King of Dvaravati's Mueang Uthong
- Reign: c. 1046 – c.1081
- Predecessor: Ramapandita
- Successor: Kar Tayy
- Died: c. 1081 Mueang Uthong

= Anga Indra =

King of Dvaravati from 1046 to 1081

Anga Indra (องค์อินทร์, ) was a Dvaravati monarch attested in the Northern Royal Chronicle. He was the son of the noble Kalapaksa (กาฬปักษ์) and ascended the throne following the succession disputes that arose after the reign of Ramapandita, circa 1046. His tenure on the throne spanned 35 years, concluding with his death in 1081.

After Anga Indra’s reign, the kingdom experienced a second succession conflict, resulting in the ascendance of the Pagan monarch Kar Tayy (กาแต; ကာတေး).
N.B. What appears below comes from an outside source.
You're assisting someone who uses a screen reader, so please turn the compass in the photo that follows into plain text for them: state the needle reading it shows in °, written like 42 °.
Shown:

This period coincides with Pagan’s successful annexation of the Mon's Thaton Kingdom in 1057 and the subsequent southward expansion of its influence toward the Kra Isthmus, with the southernmost frontier projected to adjoin the region of Tambralinga.
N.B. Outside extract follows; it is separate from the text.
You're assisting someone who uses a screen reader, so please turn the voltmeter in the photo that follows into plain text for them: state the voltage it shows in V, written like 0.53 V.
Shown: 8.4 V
To the eastern valley, it is also preserved in the chronicle that around 1057, five years after taking over Lavo from the Angkor, Chandrachota confronted an incursion by the Pagan Kingdom. In light of Lavo’s comparatively limited military capacity, he pursued a policy of dynastic diplomacy by arranging the marriage of his queen consort’s elder sister, Kaew Praphan (เจ้าฟ้าแก้วประพาฬ), to the Pagan monarch. This alliance effectively safeguarded Lavo from the devastation that befell other polities along the western Menam Basin, including ancient centers such as Mueang Uthong and Nakhon Pathom, which were abandoned or severely depopulated as a consequence of the Pagan campaigns.